In chapter five, Lee examines African mental illness in a historical context, something that has generally been neglected by previous scholars. This chapter may be the weakest in the book given just how difficult it is to find historical evidence. Chapter six examines the history of two classic tropical epidemics, namely malaria and sleeping sickness. Lee thoroughly examines their resurgence and deadliness over time and space.

The final chapter deals with occupational lung diseases: tuberculosis, silicosis and asbestosis in apartheid South Africa. These ailments were categorized into communicable (tuberculosis) and non-communicable diseases (silicosis and asbestosis). Lee’s examination of how these sicknesses were racialized in the apartheid era is particularly interesting.

For example, silicosis was regarded as a "white death" while tuberculosis was deemed an African man’s disease. Although the geographical focal point of this chapter is South Africa, the author presents much broader implications since immigrants working in South African mines were drawn from surrounding southern African countries.

Black miners fill trucks with gold quartz in the Robinson Mine, Johannesburg, South Africa, 1906. Mining was a significant cause of lung disease

Black miners fill trucks with gold quartz in the Robinson Mine, Johannesburg, South Africa, 1906. Mining was a significant cause of lung disease. Boston Public Library.

This chapter may be the book’s most significant contribution to the medical history of Africa because these illnesses have largely been ignored by historians.

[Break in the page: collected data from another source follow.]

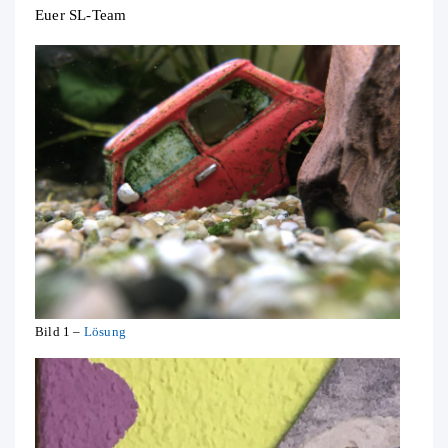
Euer SL-Team
Bild 1 –
Lösung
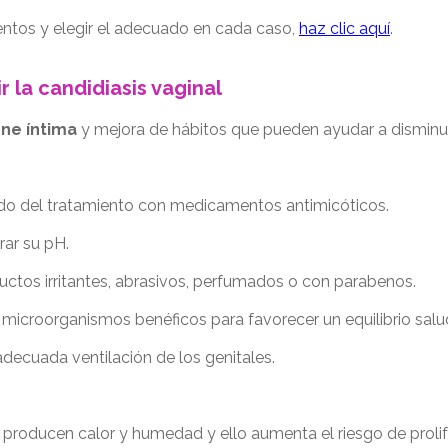
entos y elegir el adecuado en cada caso,
haz clic aquí
.
 la candidiasis vaginal
ene íntima
y mejora de hábitos que pueden ayudar a disminuir
cado del tratamiento con medicamentos antimicóticos.
rar su pH.
ctos irritantes, abrasivos, perfumados o con parabenos.
 microorganismos benéficos para favorecer un equilibrio salu
adecuada ventilación de los genitales.
ue producen calor y humedad y ello aumenta el riesgo de proli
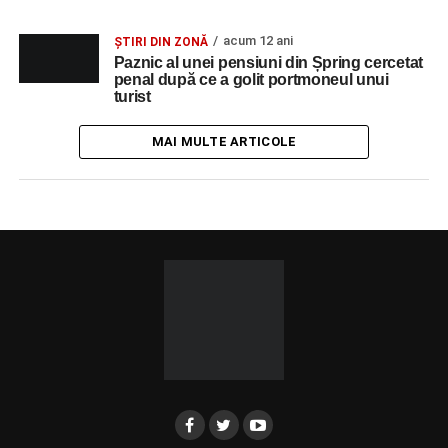
acum 12 ani
ȘTIRI DIN ZONĂ
Paznic al unei pensiuni din Șpring cercetat
penal după ce a golit portmoneul unui
turist
MAI MULTE ARTICOLE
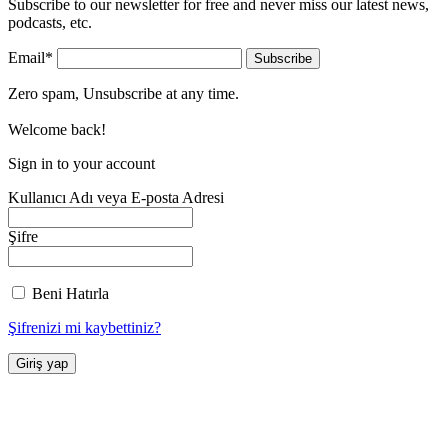
Subscribe to our newsletter for free and never miss our latest news,
podcasts, etc.
Email*
Zero spam, Unsubscribe at any time.
Welcome back!
Sign in to your account
Kullanıcı Adı veya E-posta Adresi
Şifre
Beni Hatırla
Şifrenizi mi kaybettiniz?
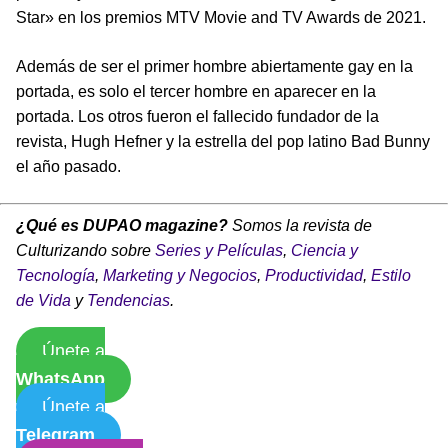
Star» en los premios MTV Movie and TV Awards de 2021.
Además de ser el primer hombre abiertamente gay en la
portada, es solo el tercer hombre en aparecer en la
portada. Los otros fueron el fallecido fundador de la
revista, Hugh Hefner y la estrella del pop latino Bad Bunny
el año pasado.
¿Qué es DUPAO magazine?
Somos la revista de
Culturizando sobre
Series y Películas
,
Ciencia y
Tecnología
,
Marketing y Negocios
,
Productividad
,
Estilo
de Vida
y
Tendencias
.
Únete a
WhatsApp
Únete a
Telegram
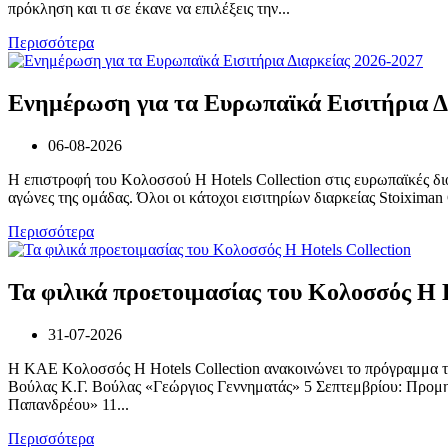
πρόκληση και τι σε έκανε να επιλέξεις την...
Περισσότερα
Ενημέρωση για τα Ευρωπαϊκά Εισιτήρια Δ
06-08-2026
Η επιστροφή του Κολοσσού H Hotels Collection στις ευρωπαϊκές διο
αγώνες της ομάδας. Όλοι οι κάτοχοι εισιτηρίων διαρκείας Stoiximan
Περισσότερα
Τα φιλικά προετοιμασίας του Κολοσσός H H
31-07-2026
Η ΚΑΕ Κολοσσός H Hotels Collection ανακοινώνει το πρόγραμμα τ
Βούλας Κ.Γ. Βούλας «Γεώργιος Γεννηματάς» 5 Σεπτεμβρίου: Προμ
Παπανδρέου» 11...
Περισσότερα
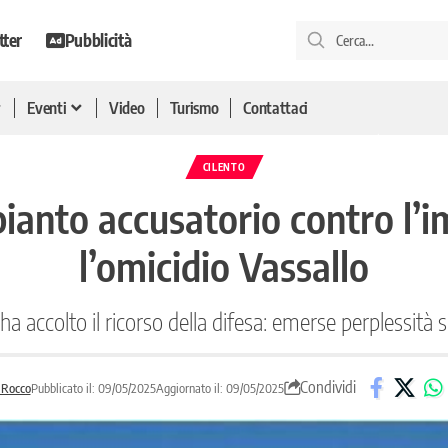
tter
Pubblicità
Eventi
Video
Turismo
Contattaci
CILENTO
ianto accusatorio contro l’i
l’omicidio Vassallo
 accolto il ricorso della difesa: emerse perplessità su
Condividi
 Rocco
Pubblicato il: 09/05/2025
Aggiornato il: 09/05/2025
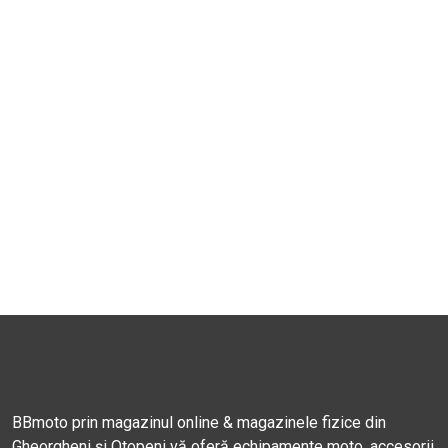
BBmoto prin magazinul online & magazinele fizice din
Gheorgheni și Otopeni vă oferă echipamente moto, accesorii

As Lee points out, “—apart from a handful of fairly recent disease-specific studies…occupational lung disease is hidden from the medical history of Africa.”

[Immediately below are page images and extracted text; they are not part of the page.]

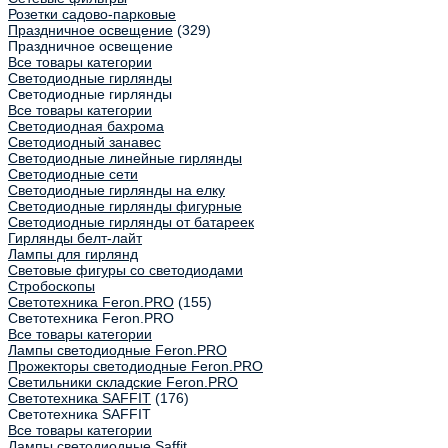
Розетки садово-парковые
Праздничное освещение
(329)
Праздничное освещение
Все товары категории
Светодиодные гирлянды
Светодиодные гирлянды
Все товары категории
Светодиодная бахрома
Светодиодный занавес
Светодиодные линейные гирлянды
Светодиодные сети
Светодиодные гирлянды на елку
Светодиодные гирлянды фигурные
Светодиодные гирлянды от батареек
Гирлянды белт-лайт
Лампы для гирлянд
Световые фигуры со светодиодами
Стробоскопы
Светотехника Feron.PRO
(155)
Светотехника Feron.PRO
Все товары категории
Лампы светодиодные Feron.PRO
Прожекторы светодиодные Feron.PRO
Светильники складские Feron.PRO
Светотехника SAFFIT
(176)
Светотехника SAFFIT
Все товары категории
Лампы светодиодные Saffit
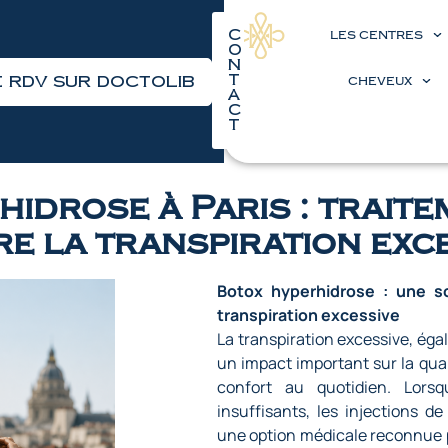
C
LES CENTRES
o
n
t
 RDV sur Doctolib
CHEVEUX
a
c
t
idrose à Paris : trait
e la transpiration exc
Botox hyperhidrose : une s
transpiration excessive
La transpiration excessive, ég
un impact important sur la quali
confort au quotidien. Lorsq
insuffisants,
les injections de
une option médicale reconnue p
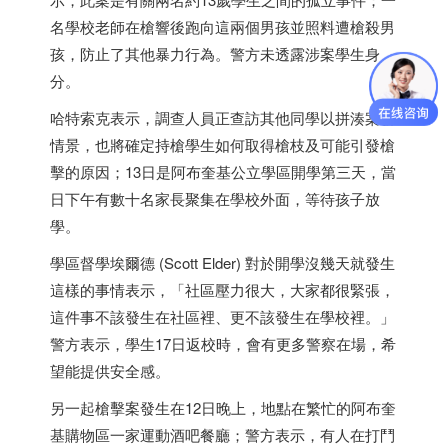
名學校老師在槍響後跑向這兩個男孩並照料遭槍殺男
孩，防止了其他暴力行為。警方未透露涉案學生身
分。
哈特索克表示，調查人員正查訪其他同學以拼湊案發
情景，也將確定持槍學生如何取得槍枝及可能引發槍
擊的原因；13日是阿布奎基公立學區開學第三天，當
日下午有數十名家長聚集在學校外面，等待孩子放
學。
學區督學埃爾德 (Scott Elder) 對於開學沒幾天就發生
這樣的事情表示，「社區壓力很大，大家都很緊張，
這件事不該發生在社區裡、更不該發生在學校裡。」
警方表示，學生17日返校時，會有更多警察在場，希
望能提供安全感。
另一起槍擊案發生在12日晚上，地點在繁忙的阿布奎
基購物區一家運動酒吧餐廳；警方表示，有人在打鬥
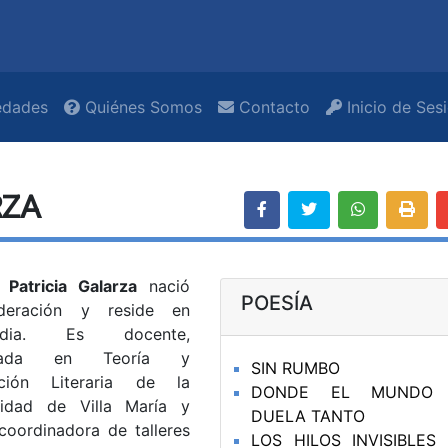
dades
Quiénes Somos
Contacto
Inicio de Ses
RZA
 Patricia Galarza
nació
POESÍA
deración y reside en
rdia. Es docente,
omada en Teoría y
SIN RUMBO
cción Literaria de la
DONDE EL MUNDO
sidad de Villa María y
DUELA TANTO
coordinadora de talleres
LOS HILOS INVISIBLES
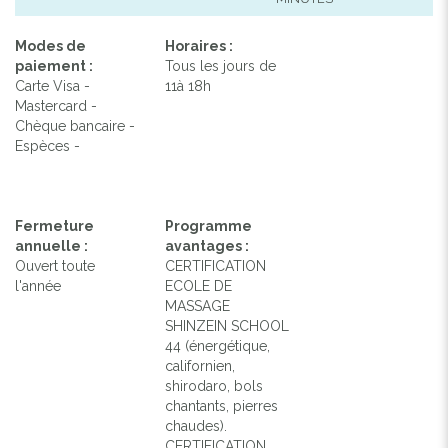
Modes de
Horaires :
paiement :
Tous les jours de
Carte Visa -
11à 18h
Mastercard -
Chèque bancaire -
Espèces -
Fermeture
Programme
annuelle :
avantages :
Ouvert toute
CERTIFICATION
l'année
ECOLE DE
MASSAGE
SHINZEIN SCHOOL
44 (énergétique,
californien,
shirodaro, bols
chantants, pierres
chaudes).
CERTIFICATION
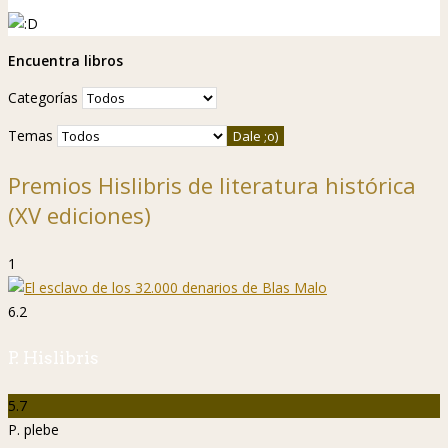
Encuentra libros
Categorías
Temas
Premios Hislibris de literatura histórica
(XV ediciones)
1
6.2
P. Hislibris
5.7
P. plebe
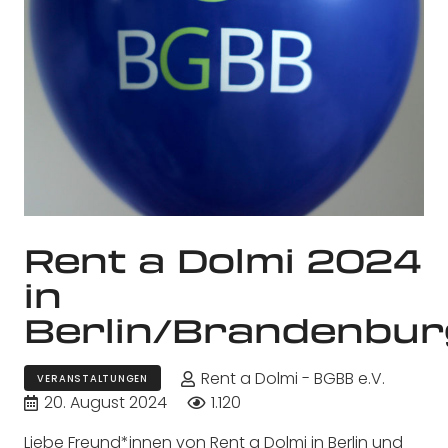
Rent a Dolmi 2024
in
Berlin/Brandenbur
Rent a Dolmi - BGBB e.V.
VERANSTALTUNGEN
20. August 2024
1.120
Liebe Freund*innen von Rent a Dolmi in Berlin und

One strength of this fascinating medical history of Africa is its interdisciplinary approach. It draws on work on history, anthropology, archaeology, ethnography, linguistics and medicine to reconstruct the story of how Africans faced health challenges across a wide sweep of time. Lee has also made effective use of primary source materials and provides a useful set of additional readings for those who want to explore these topics further.

This is an important book for historians and social scientists of Africa and while it was undoubtedly begun before the global COVID-19 pandemic, it seems even more relevant now.